What the response needs is every record, repeated verbatim, and no images.
..........
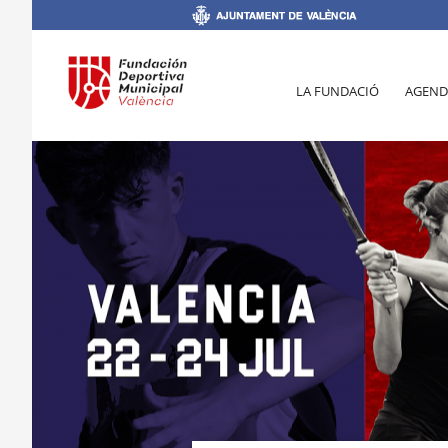
LA FUNDACIÓ
AGEND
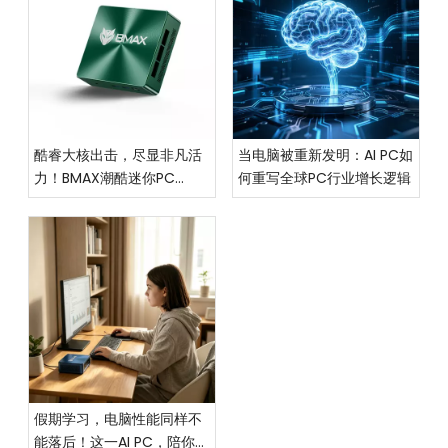
酷睿大核出击，尽显非凡活
当电脑被重新发明：AI PC如
力！BMAX潮酷迷你PC
何重写全球PC行业增长逻辑
MaxMini B6惊艳上市
假期学习，电脑性能同样不
能落后！这一AI PC，陪你度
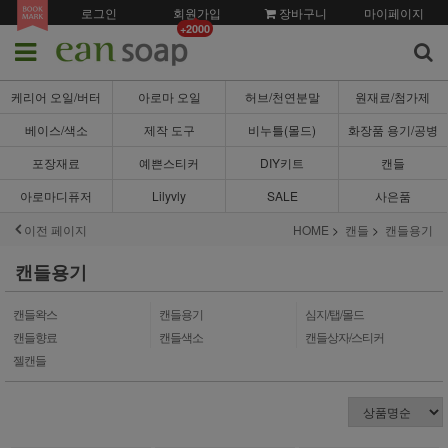
로그인
회원가입
장바구니
마이페이지
+2000
케리어 오일/버터
아로마 오일
허브/천연분말
원재료/첨가제
베이스/색소
제작 도구
비누틀(몰드)
화장품 용기/공병
포장재료
예쁜스티커
DIY키트
캔들
아로마디퓨저
Lilyvly
SALE
사은품
이전 페이지
HOME
캔들
캔들용기
캔들용기
캔들왁스
캔들용기
심지/탭/몰드
캔들향료
캔들색소
캔들상자/스티커
젤캔들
..........
YOUR RESPONSE:
LA FUNDACIÓ
AGEND
酷睿大核出击，尽显非凡活
当电脑被重新发明：AI PC如
力！BMAX潮酷迷你PC
何重写全球PC行业增长逻辑
MaxMini B6惊艳上市
假期学习，电脑性能同样不
能落后！这一AI PC，陪你度
로그인
회원가입
장바구니
마이페이지
+2000
케리어 오일/버터
아로마 오일
허브/천연분말
원재료/첨가제
베이스/색소
제작 도구
비누틀(몰드)
화장품 용기/공병
포장재료
예쁜스티커
DIY키트
캔들
아로마디퓨저
Lilyvly
SALE
사은품
이전 페이지
HOME
캔들
캔들용기
캔들용기
캔들왁스
캔들용기
심지/탭/몰드
캔들향료
캔들색소
캔들상자/스티커
젤캔들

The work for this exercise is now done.